Revised Recommendations for Routine Poliomyelitis Vaccination, MMWR 1999;48:590
Since 1979, the only indigenous cases of poliomyelitis reported in the United States (n=144) have been associated with use of OPV (an additional six imported cases have been reported since 1979, the last of which occurred in 1993). Until recently, the benefits of OPV use (i.e., intestinal immunity, secondary spread) outweighed the risk for vaccine-associated paralytic polio (VAPP) (one case per 2.4 million doses distributed). In 1997, to decrease
the risk for VAPP while maintaining the benefits of OPV, the ACIP recommended a sequential schedule of IPV followed by OPV. Since 1997, the global polio eradication initiative has progressed rapidly, and the likelihood of poliovirus importation into the United States has decreased substantially. In addition, since 1997, the sequential schedule has been well accepted.

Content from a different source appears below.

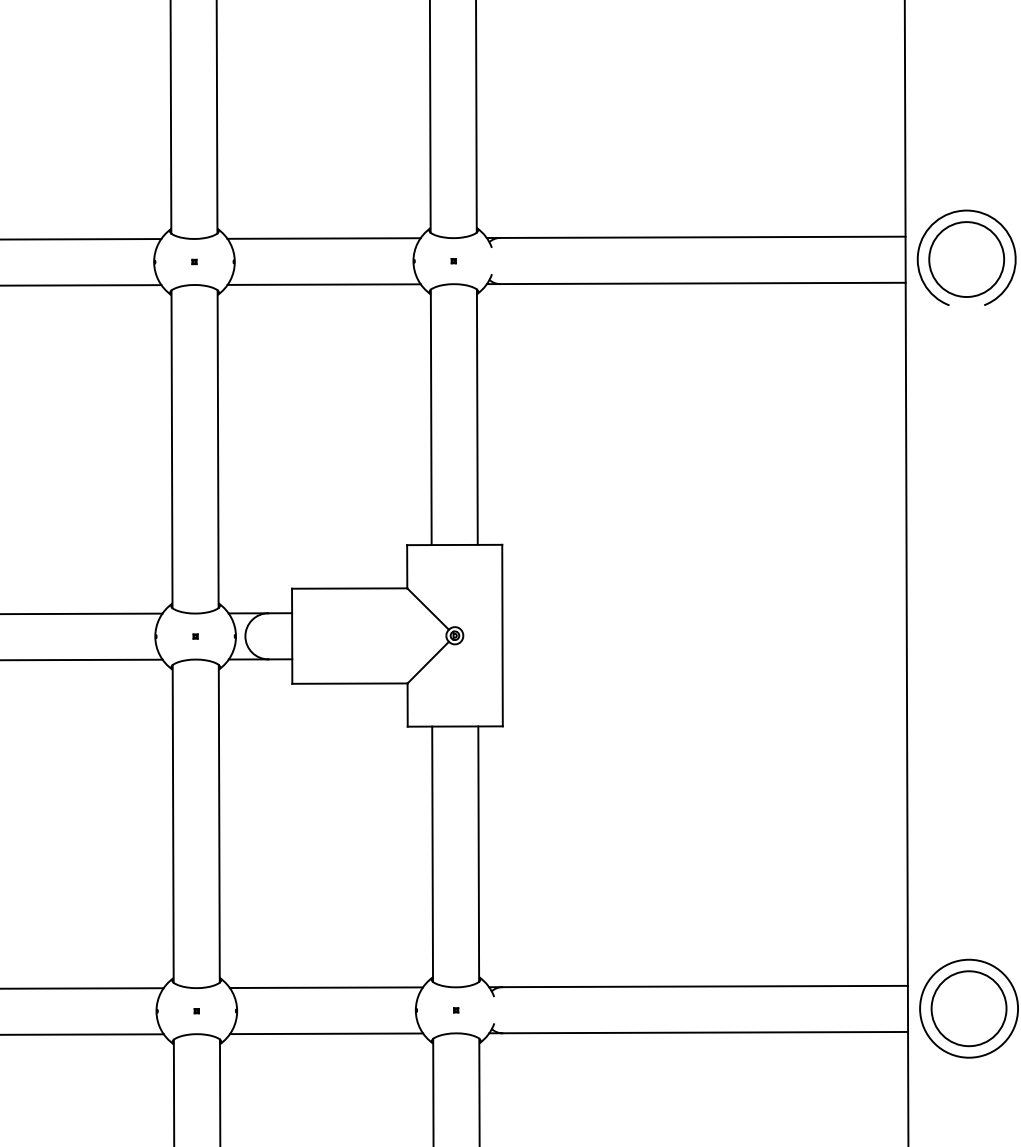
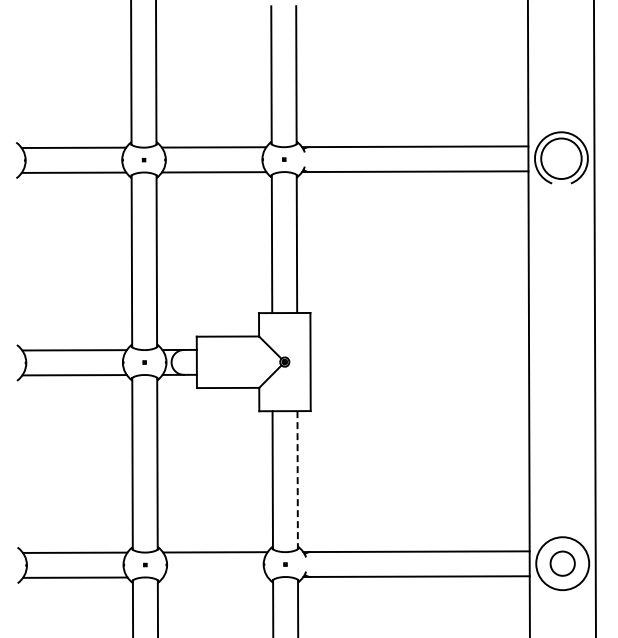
line: (478, 854) -> (297, 480), solid -> dashed
circle: (968, 1008) -> (562, 563), size x0.6
line: (326, 1034) -> (215, 577), removed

No declines in vaccination coverage were observed, despite the need for additional injections.
On the basis of these data, on June 17, 1999, to eliminate the risk for VAPP, the ACIP recommended an all-IPV schedule for routine childhood polio vaccination in the United States. As of January 1, 2000, all children should receive four doses of IPV at ages 2 months, 4 months, 6 to 18 months, and 4 to 6 years. OPV should be used only for the following special circumstances:
- Mass vaccination campaigns to control outbreaks of paralytic polio.
- Unvaccinated children who will be traveling in less than four weeks to areas where polio is endemic.
- Children of parents who do not accept the recommended number of vaccine injections. These children may receive OPV only for the third or fourth dose or both; in this situation, health-care providers should administer OPV only after discussing the risk for VAPP with parents or caregivers.
ACIP reaffirms its support for the global polio eradication initiative and use of OPV as the vaccine of choice to eradicate polio from the remaining countries where polio is endemic.